Saviez-vous que Sintra n’a pas seulement été le théâtre de rois et de grandes figures masculines de la cour ? De nombreuses femmes ayant marqué l’histoire du Portugal y ont également laissé leur empreinte. Certaines ont exercé leur influence dans l’ombre, aux côtés de leurs souverains ; d’autres ont pris les rênes du pays. Le point commun entre ces dix femmes que nous vous présentons : Sintra, ce décor aussi majestueux que symbolique.

 

 

La Maison des Reines: bien plus qu’un simple titre

 

Revenons aux origines. Pendant des siècles, le Portugal a compté une structure officielle dédiée aux reines: la Maison des Reines. Il ne s’agissait pas d’une « maison » au sens commun, mais d’une véritable institution dotée de revenus propres provenant de rentes, d’impôts et d’autres ressources. Ainsi, loin de n’être que des « figures symboliques », les reines administraient ces territoires, exerçant une fonction de haute responsabilité et jouissant, par là même, d’un degré important d’autonomie. Sintra fit partie de la Maison des Reines dès le XIIIᵉ siècle, jusqu’à sa disparition. Un pouvoir discret, souvent oublié, mais incontestablement réel — explorez cette dimension féminine de l’histoire portugaise.

Parques De Sintra Palacio Nacional De Sintra Arcadas

Les palais de Sintra portent en eux l’écho de nombreuses reines qui y ont laissé leur empreinte. Découvrons ensemble quelques-unes de ces figures féminines.

Élisabeth d’Aragon, la Sainte Reine qui a instauré la fête de l’Esprit Saint:

En 1282, elle épousa le roi Dinis et reçut en dot le château de Sintra. Cinq ans plus tard, en 1287, elle devint dame de la ville. Sa grande dévotion religieuse et sa bienveillance envers les plus pauvres sont largement reconnues. On considère que la Reine Sainte, comme elle est encore appelée aujourd’hui, a introduit à Sintra le culte de l’Esprit Saint, auquel la chapelle du Palais National de Sintra est dédiée. Cette tradition perdure et, dans plusieurs communes, la fête est toujours célébrée avec éclat.

Leonor Teles, la souveraine au pouvoir incontesté:

En tant que reine consort de Fernando Ier, Leonor Teles reçut de vastes territoires, dont Sintra, qu’elle administra avec une autorité quasi absolue, nommant des officiers et gouvernant la région au nom du roi. À la mort de Fernando en 1383, elle assuma la régence au nom de sa fille, Beatriz, promise au roi de Castille. Selon les chroniques de l’époque, le conseil de Sintra resta fidèle à Leonor. En 1384, le maître d’Aviz, demi-frère illégitime de Fernando Ier et chef du camp opposé à Beatriz et à Jean Ier de Castille, fit confisquer les biens de plusieurs habitants de Sintra pour leur loyauté envers la régente. Bien plus qu’une simple administratrice, Leonor bénéficiait d’un véritable soutien populaire : la population de Sintra se rangeait à ses côtés contre le futur roi João Ier. Parmi toutes les reines médiévales, Leonor Teles fut celle qui exerça le plus grand pouvoir à Sintra.

CONSIGNE 1: Recopiez les enregistrements de la ligne contenant « collectors: M. E. Hay » jusqu'à la fin des enregistrements, en substituant « lieu » à « locality » sans rien modifier d'autre.
Le texte et les enregistrements n'ont pas la même origine.

Entrées du jeu de données:
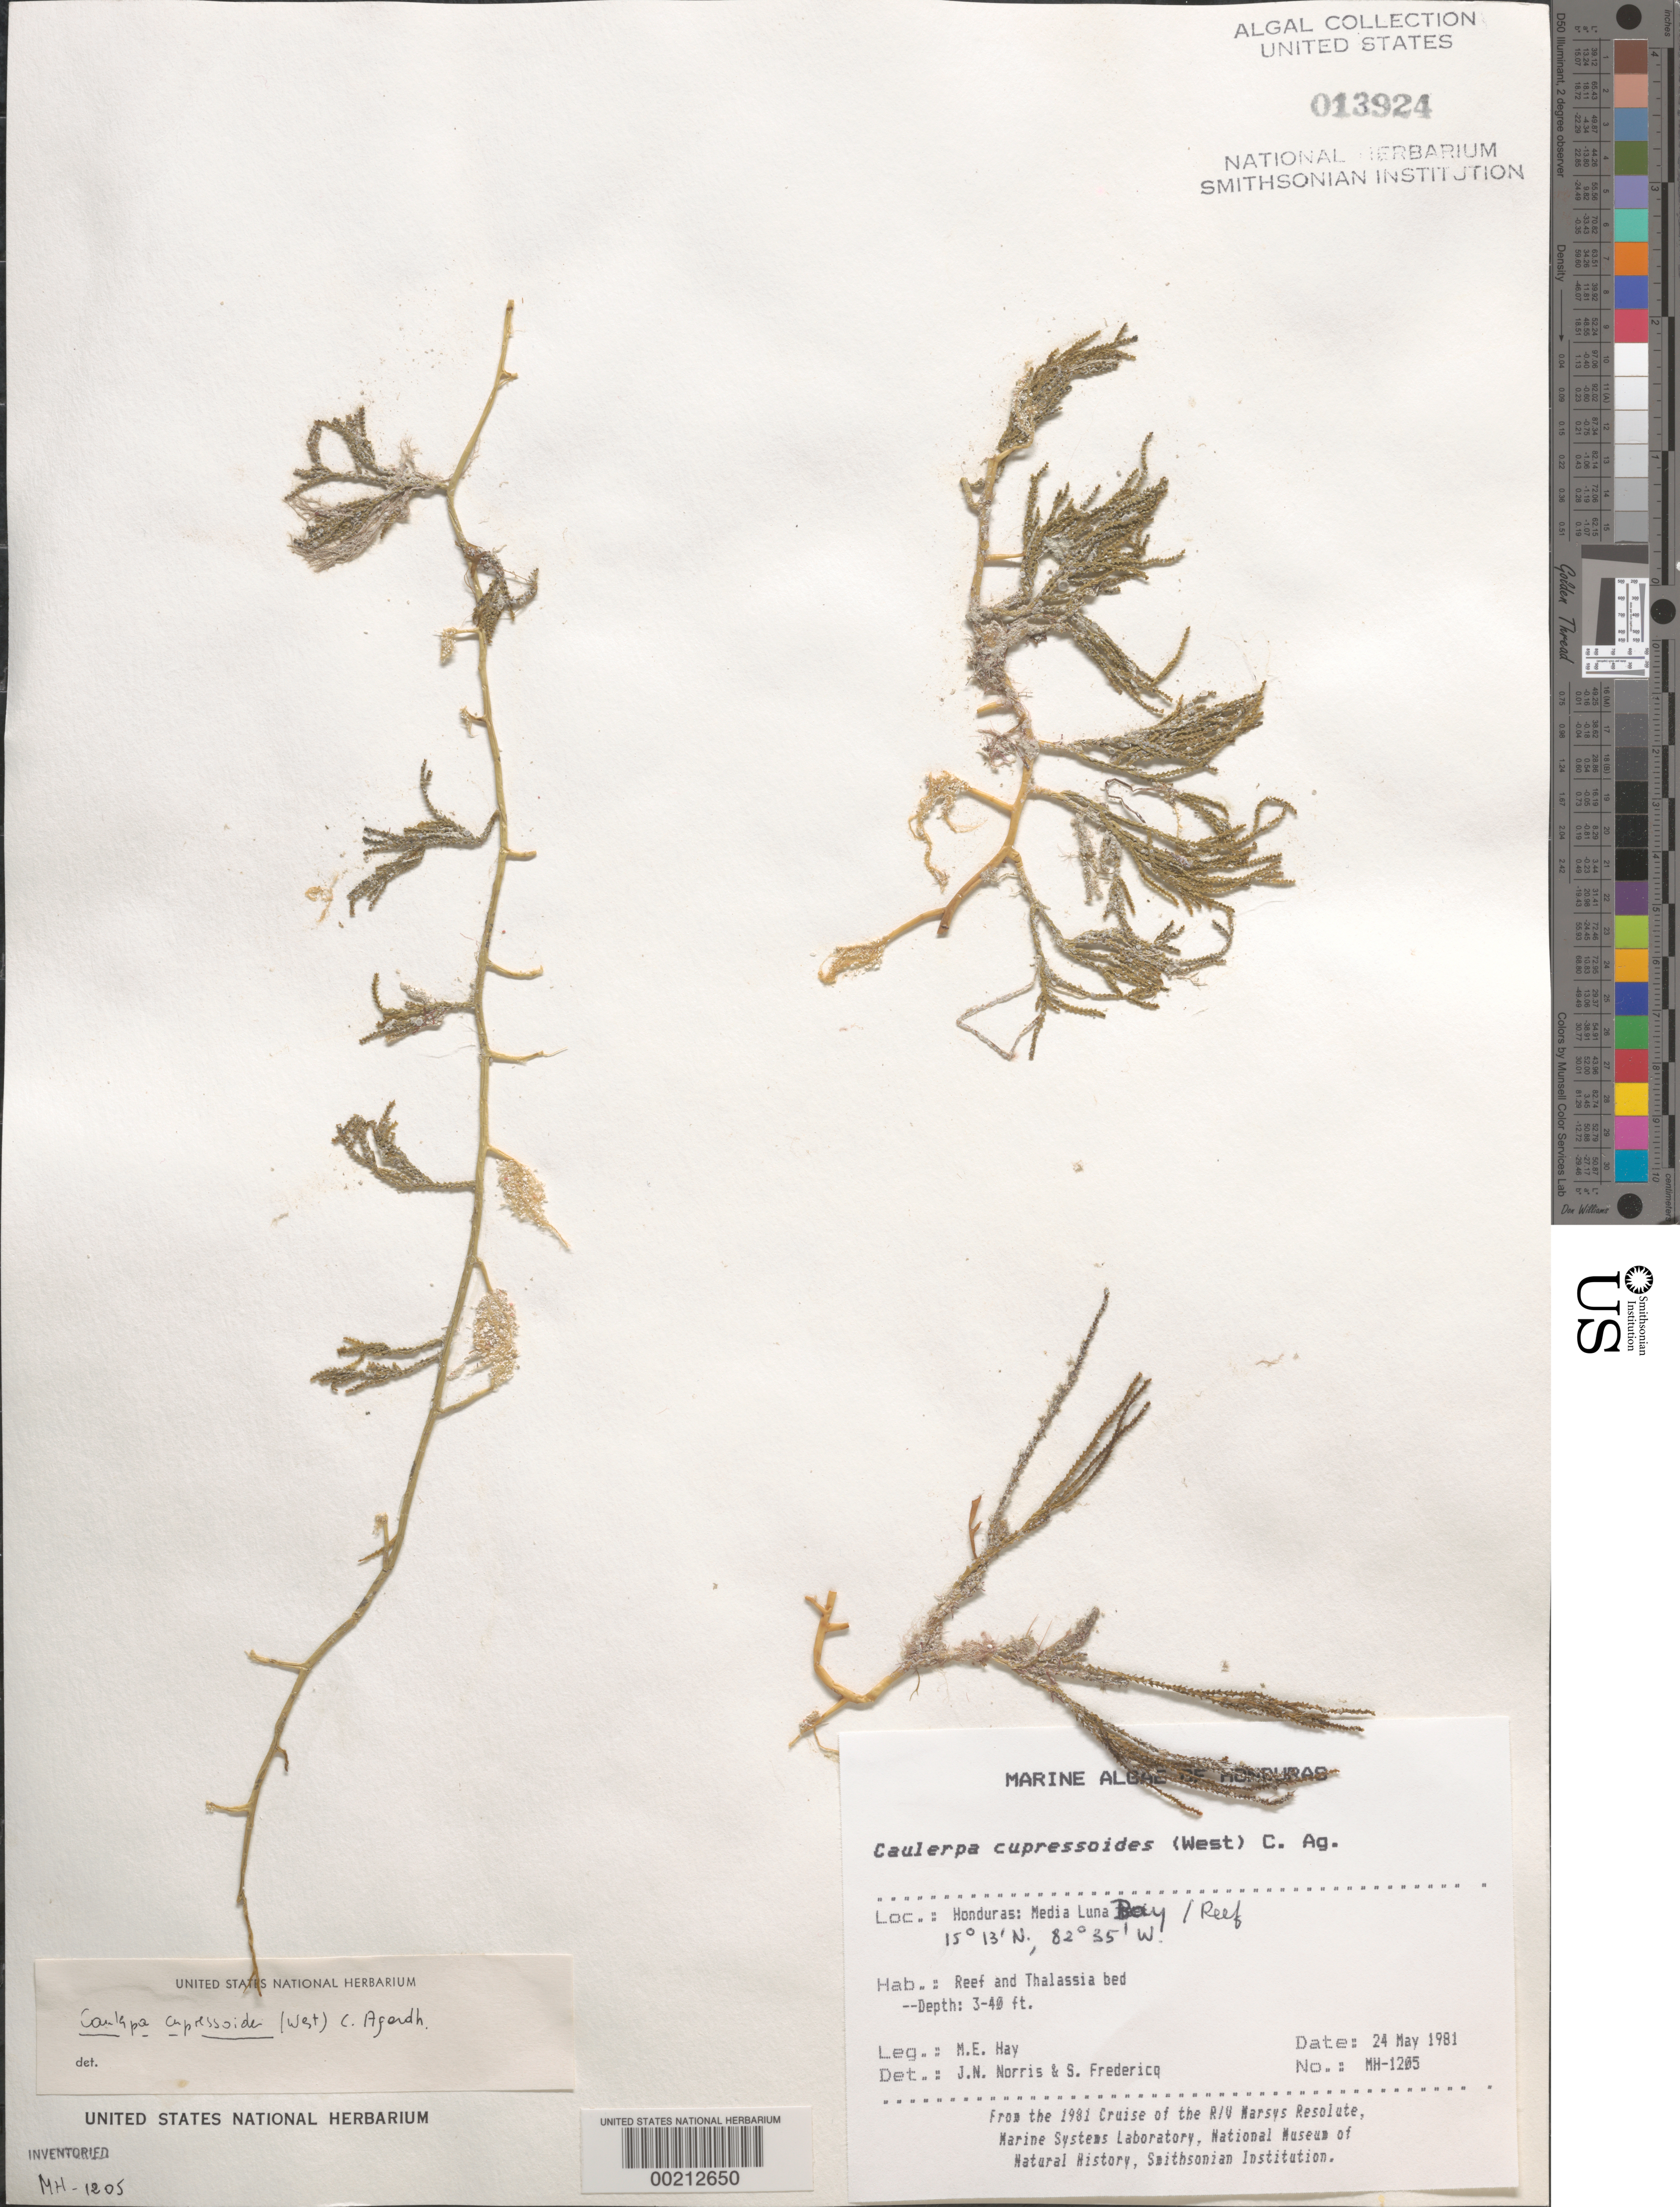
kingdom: Plantae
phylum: Chlorophyta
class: Ulvophyceae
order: Bryopsidales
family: Caulerpaceae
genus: Caulerpa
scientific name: Caulerpa cupressoides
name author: (Vahl) C. Agardh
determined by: Norris, J. N.; Fredericq, S.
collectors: M. E. Hay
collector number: MEH-1205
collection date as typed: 24 May 1981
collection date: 1981-05-24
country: Honduras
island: Media Luna Cay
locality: Media Luna Reef, Media Luna Bay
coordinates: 15 13' N, 82 35' W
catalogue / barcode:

CONSIGNE 2: D'après le texte sur les reines de Sintra, en quelle année Élisabeth d'Aragon devint-elle dame de la ville ?

RÉPONSE 1:
collectors: M. E. Hay
collector number: MEH-1205
collection date as typed: 24 May 1981
collection date: 1981-05-24
country: Honduras
island: Media Luna Cay
lieu: Media Luna Reef, Media Luna Bay
coordinates: 15 13' N, 82 35' W
catalogue / barcode:

RÉPONSE 2: En 1287.